Alphabet (NASDAQ:GOOG) (NASDAQ:GOOGL) may be facing an unprecedented event this year. Its Google subsidiary could see its advertising revenue decline due to the impact of the novel coronavirus on its biggest advertisers. eMarketer expects its U.S. revenue to drop 5.3% this year, the first yearly slump in Google ad spend since the research firm started modeling its results in 2008.
Meanwhile, the rest of digital advertising tri-opoly -- Facebook (NASDAQ:FB) and Amazon (NASDAQ:AMZN) -- will continue to grow ad revenue, albeit at a slower rate than eMarketer modeled before the pandemic hit.
The biggest culprit behind Google's potential decline in revenue is lower spending in the travel industry. Pullback from other big advertisers, including Amazon, has had an impact as well. The question FAANG stock investors need to ask is whether the pullback in Google ad spending is temporary or more permanent.
Travel agents hitting the reset button on ad spending
Online travel agents (OTAs) like Expedia (NASDAQ:EXPE) and Booking Holdings (NASDAQ:BKNG) have seen demand dry up for their services. Travel plans have been canceled, and it's not clear when people will feel comfortable traveling at the same level they were before the pandemic. As a result, the billions these companies had been spending on Google ads are ineffective and unnecessary.
"We expect our marketing expense will remain significantly below 2019 levels for the remainder of the year," Booking CFO David Goulden said on the company's first-quarter earnings call.
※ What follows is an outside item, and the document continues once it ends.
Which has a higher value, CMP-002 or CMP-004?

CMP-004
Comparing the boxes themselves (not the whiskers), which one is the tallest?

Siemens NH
Likewise, Expedia CEO Peter Kern said, "We've essentially gone to virtually no marketing."
Importantly, both companies are reconsidering their marketing mix, moving further away from Google. "As we wade back in, we're able to be more precise, be more constrained, watch and learn and grow into it and not just dive back in head first and spend back to the levels we were at," Kern said on Expedia's first-quarter earnings call. Booking may move a larger percentage of its marketing spend to social media like Facebook or Instagram, Booking CEO Glenn Fogel said.
The challenge for both OTA companies is Google is a tried-and-true method for driving sales. Generating similar levels of marketing efficiency through Facebook ads or other platforms will at least take some time, and may ultimately prove less effective anyway. Google investors will want to follow management's commentary on the subject closely over the next couple years as people start traveling for pleasure again and OTA ad spend ramps back up.
Will Amazon return to Google?
Amazon pulled back on its marketing spend earlier this year after a surge of orders combined with capacity constraints in its warehouses left it with more orders than it could handle. It decided to remove internal site promotions designed to get shoppers to buy more and pull back on external marketing as well.
Amazon doesn't look like it'll be hurting for demand anytime soon. Back in April, it was looking at a two-month timeline before it expected to return to normal order fulfillment turnaround times. Now, it's running a sale to clear excess inventory that's mostly sat idle for the last three months. It's expected to host Prime Day in September, which is historically a record-setting day for sales, and then it'll run right into the holiday shopping season starting in November and running through the end of the year.
Additionally, Amazon may be seeing strong sign-ups for its Prime subscription program, which creates more loyal shoppers, who will start their product searches on Amazon.com instead of Google.com. Management hasn't provided any commentary on the effect of the pandemic on Prime sign-ups, but did note existing members are using their benefits more, which ought to produce lower churn levels.
It could be a long time before Amazon's search advertising spend returns to pre-COVID levels. That said, the company is still growing rapidly, and Google ad spend has been a key part of that growth. Investors should expect Amazon's ad spend to return to Google in full as it continues to expand its fulfillment capacity and looks to drive additional sales.
A lost year
Google may be looking at a lost year of revenue growth for its main digital advertising business. While much of the pullback from OTAs and Amazon may last through the rest of the year, a lot of it should return in 2021. eMarketer expects U.S. ad spend on Google to grow 20.9% next year after this year's decline, up 14.5% from last year. That's only slightly stronger growth (over the two-year period) than eMarketer was previously forecasting for Google this year.
But Google remains at the forefront of the digital advertising market. YouTube will continue growing revenue this year (although not enough to offset the decline in the much larger search advertising business), and its dominance in internet search ensures it'll be a consistent resource for advertisers as they continue to shift spend to digital outlets from older traditional media.